Selected extract:
Why does someone become an artist?
It’s a big question that can yield seemingly inconsequential answers. Sometimes, it all comes down to a chance encounter — stumbling across a comic strip, accidentally walking into a band’s practice session or visiting an artist studio for the first time. I ask our feature artist, Jose Jimenez, to tell us about the pivotal moment that inspired his desire to paint and set him on his career path.
Tell us about yourself.
As a child, I was very interested in drawing, colour and nature. When I was 20 years old, a family friend who owned a jewelry store asked me if I wanted to work for him and he would teach me the art of jewelry-making. Until that point, I don’t think I had ever set a foot in a jewelry store. However, he began teaching me and I absolutely loved it. It was fascinating working with gold and silver. Creating pieces from melted metal was just a surreal experience for me. After five years working with and learning from him, I decided to go to Canada to study Jewelry and pursue it as a professional career. I believe at that moment I was set to follow my passion not for painting but for jewelry.
I was born and raised in Venezuela, but there, it is very difficult to pursue any artistic career. In fact, while I was working at the jewelry store, I was studying Business Administration because it was supposed to be my professional career and jewelry was just a pastime. I chose to move to Canada to study and have a professional career as a jewelry maker.
Was there a pivotal moment when you decided to follow your passion for art?
Once in Canada, I encountered painting for the very first time and it changed everything. I visited an art studio in downtown Toronto full of artists creating and I had never seen anything like that before. I recall walking around and seeing what everybody was doing and seeing all of their materials such as palettes, brushes, colours, and canvases. And then there’s the memory of smelling for the first time what ultimately became my all time favorite scent: oil paint. In that moment without knowing anything about painting, never having been in a gallery, not knowing any artists, I knew I wanted to paint. I decided to change my major from Jewelry to Drawing and Painting. I applied and was accepted to the Ontario College of Art and Design (OCAD) University. After graduating in 2018, I began working as a full time artist. In that very moment in that artists’ studio was my pivotal moment to follow my passion for painting; it took one second.

Information provided:
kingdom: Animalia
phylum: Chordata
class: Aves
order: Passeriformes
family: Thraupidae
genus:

Requests:
• 1. From the artist interview, copy the passage starting at "Tell us about yourself." and ending at "but for jewelry.", word for word.
• 2. According to the artist interview, what was Jose Jimenez studying while he worked at the jewelry store in Venezuela?

Answers:
• 1.
Tell us about yourself.
As a child, I was very interested in drawing, colour and nature. When I was 20 years old, a family friend who owned a jewelry store asked me if I wanted to work for him and he would teach me the art of jewelry-making. Until that point, I don’t think I had ever set a foot in a jewelry store. However, he began teaching me and I absolutely loved it. It was fascinating working with gold and silver. Creating pieces from melted metal was just a surreal experience for me. After five years working with and learning from him, I decided to go to Canada to study Jewelry and pursue it as a professional career. I believe at that moment I was set to follow my passion not for painting but for jewelry.

• 2. Business Administration.